I'm working with the zip crate to extract files from ZIP archives. The library provides a way to get each file in the archive by an index, with the signature
Note that ZipFile takes an explicit lifetime, which is tied to the lifetime of the ZipArchive it came from. That makes sense.
I'm trying to wrap this API into an iterator that implements Iterator<Item=Result<ZipFile, ...> so that I can compose it with all the regular suspects (map(), filter(), etc.).
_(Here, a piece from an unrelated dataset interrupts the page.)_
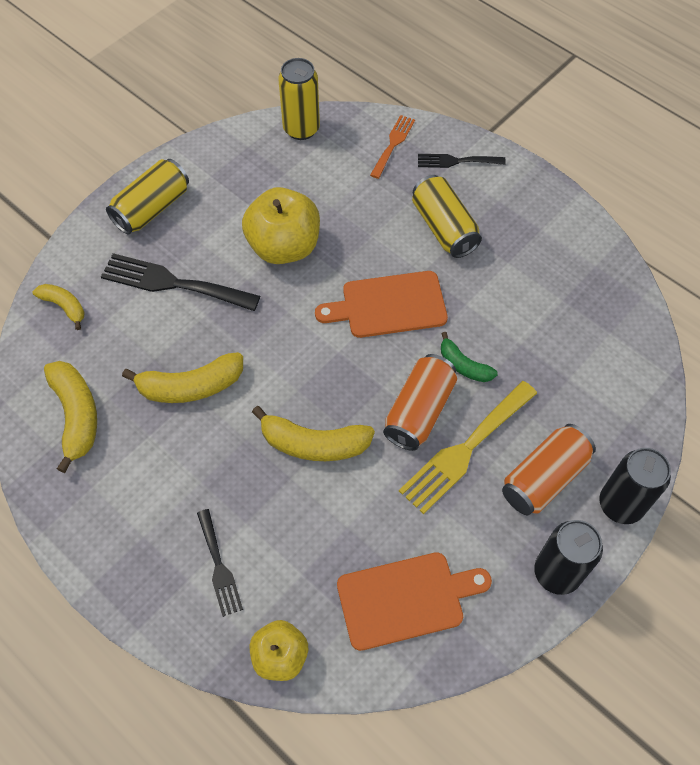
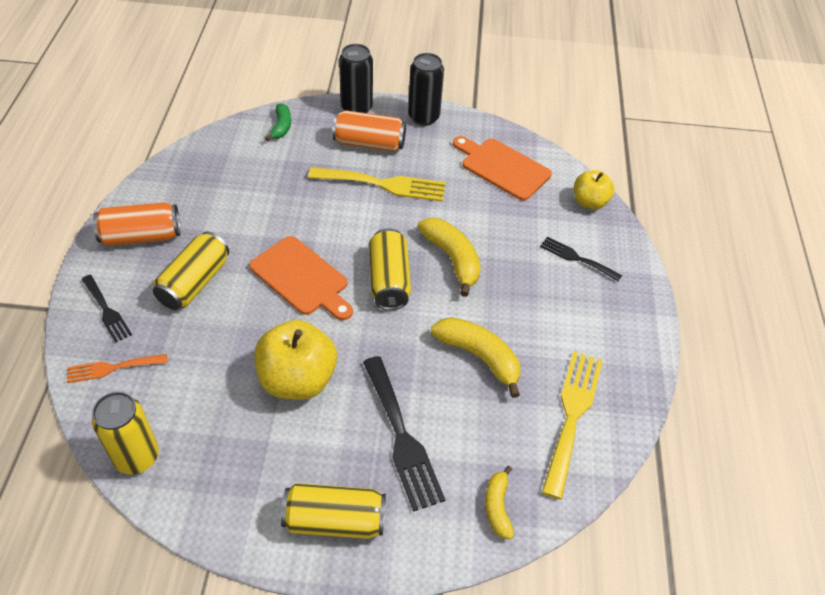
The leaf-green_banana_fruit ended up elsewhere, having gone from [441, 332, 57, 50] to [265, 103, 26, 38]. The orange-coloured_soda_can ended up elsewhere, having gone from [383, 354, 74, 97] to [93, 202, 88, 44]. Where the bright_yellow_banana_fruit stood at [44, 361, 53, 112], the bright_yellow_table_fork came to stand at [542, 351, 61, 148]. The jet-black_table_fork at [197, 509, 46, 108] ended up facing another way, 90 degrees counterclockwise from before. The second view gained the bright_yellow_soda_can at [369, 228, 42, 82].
Unfortunately, I can't seem to appease the borrow checker.
struct ZipIter<'a> {
z: &'a mut ZipArchive<BufReader<File>>,
idx: usize
}
impl<'a> Iterator for ZipIter<'a> {
// Fallible is Result<T, failure::Error>, but that doesn't seem relevant here...
type Item = Fallible<ZipFile<'a>>;
fn next(&mut self) -> Option<Self::Item> {
if self.idx < self.z.len() {
let ret = self.z.by_index(self.idx);
self.idx += 1;
Some(ret.map_err(|e| Error::from(e)))
}
else {
None
}
}
}
gives (on nightly, with edition = "2018")
error[E0495]: cannot infer an appropriate lifetime for autoref due to conflicting requirements
--> src/zip_mod.rs:51:30
|
51 | let ret = self.z.by_index(self.idx);
| ^^^^^^^^
|
note: first, the lifetime cannot outlive the anonymous lifetime #1 defined on the method body at 48:5...
--> src/zip_mod.rs:48:5
|
48 | / fn next(&mut self) -> Option<Self::Item> {
49 | | if self.idx < self.z.len() {
50 | | // TODO: Filter out directories?
51 | | let ret = self.z.by_index(self.idx);
... |
57 | | }
58 | | }
| |_____^
note: ...so that reference does not outlive borrowed content
--> src/zip_mod.rs:51:23
|
51 | let ret = self.z.by_index(self.idx);
| ^^^^^^
note: but, the lifetime must be valid for the lifetime 'a as defined on the impl at 45:6...
--> src/zip_mod.rs:45:6
|
45 | impl<'a> Iterator for ZipIter<'a> {
| ^^
= note: ...so that the types are compatible:
expected std::iter::Iterator
found std::iter::Iterator
error: aborting due to previous error
From what I can make of the error, I need to add more explicit lifetimes, since my iterator type needn't have the exact same lifetime as the underlying ZipArchive. But even after reading the relevant Rust Book chapter, I'm having trouble, and decorating &mut self with a different lifetime only makes the errors multiply.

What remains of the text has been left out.